TRY IT
Only the lines that contain the string "Daily" belong in the answer; pull them from the records.

DATA SUPPLIED

+---+

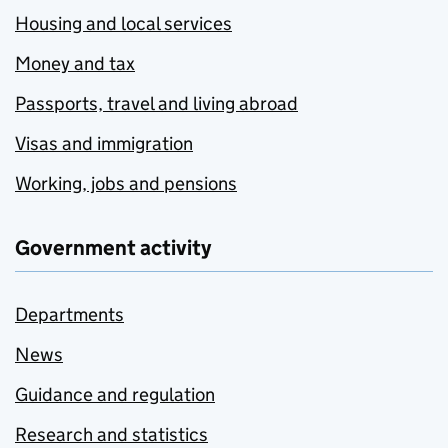
Housing and local services
Money and tax
Passports, travel and living abroad
Visas and immigration
Working, jobs and pensions
Government activity
Departments
News
Guidance and regulation
Research and statistics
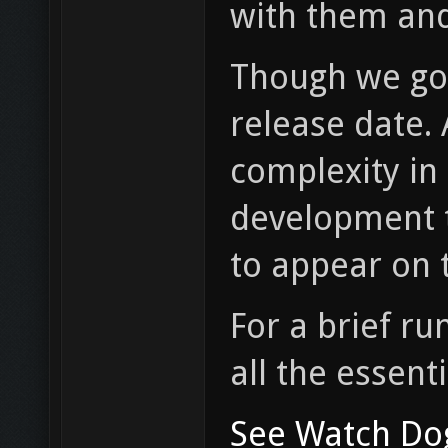
with them and
Though we g
release date. 
complexity in 
development t
to appear on t
For a brief r
all the essenti
See Watch Do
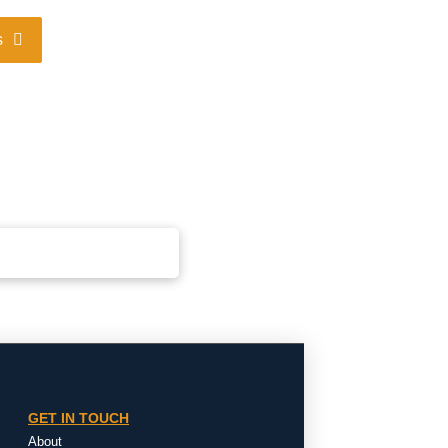
s
GET IN TOUCH
About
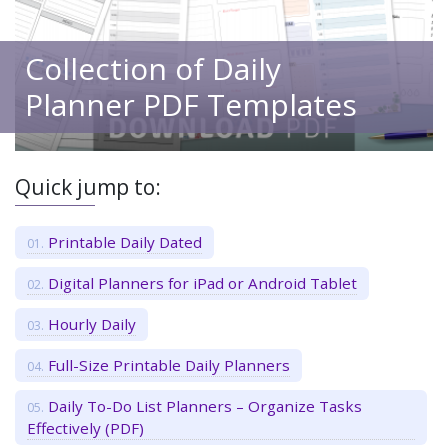
Collection of Daily
Planner PDF Templates
Quick jump to:
Printable Daily Dated
Digital Planners for iPad or Android Tablet
Hourly Daily
Full-Size Printable Daily Planners
Daily To-Do List Planners – Organize Tasks
Effectively (PDF)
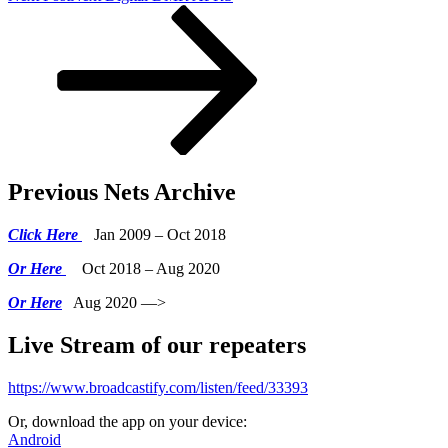
Previous Nets Archive
Click Here
Jan 2009 – Oct 2018
Or Here
Oct 2018 – Aug 2020
Or Here
Aug 2020 —>
Live Stream of our repeaters
https://www.broadcastify.com/listen/feed/33393
Or, download the app on your device:
Android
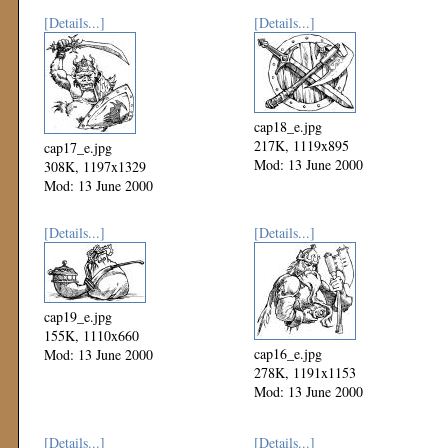
[Details...]
[Details...]
cap18_e.jpg
217K, 1119x895
cap17_e.jpg
Mod: 13 June 2000
308K, 1197x1329
Mod: 13 June 2000
[Details...]
[Details...]
cap19_e.jpg
155K, 1110x660
cap16_e.jpg
Mod: 13 June 2000
278K, 1191x1153
Mod: 13 June 2000
[Details...]
[Details...]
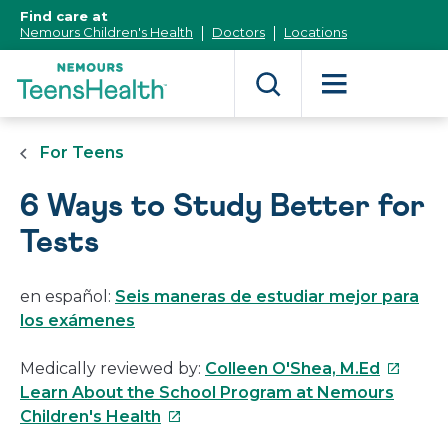
[Skip
Find care at
to
Nemours Children's Health
Doctors
Locations
Content]
For Teens
6 Ways to Study Better for
Tests
en español:
Seis maneras de estudiar mejor para
los exámenes
This
Medically reviewed by:
Colleen O'Shea, M.Ed
link
Learn About the School Program at Nemours
This
will
Children's Health
link
open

+---+

FINAL ANSWER
Collection of Daily
Printable Daily Dated
Hourly Daily
Full-Size Printable Daily Planners
Daily To-Do List Planners – Organize Tasks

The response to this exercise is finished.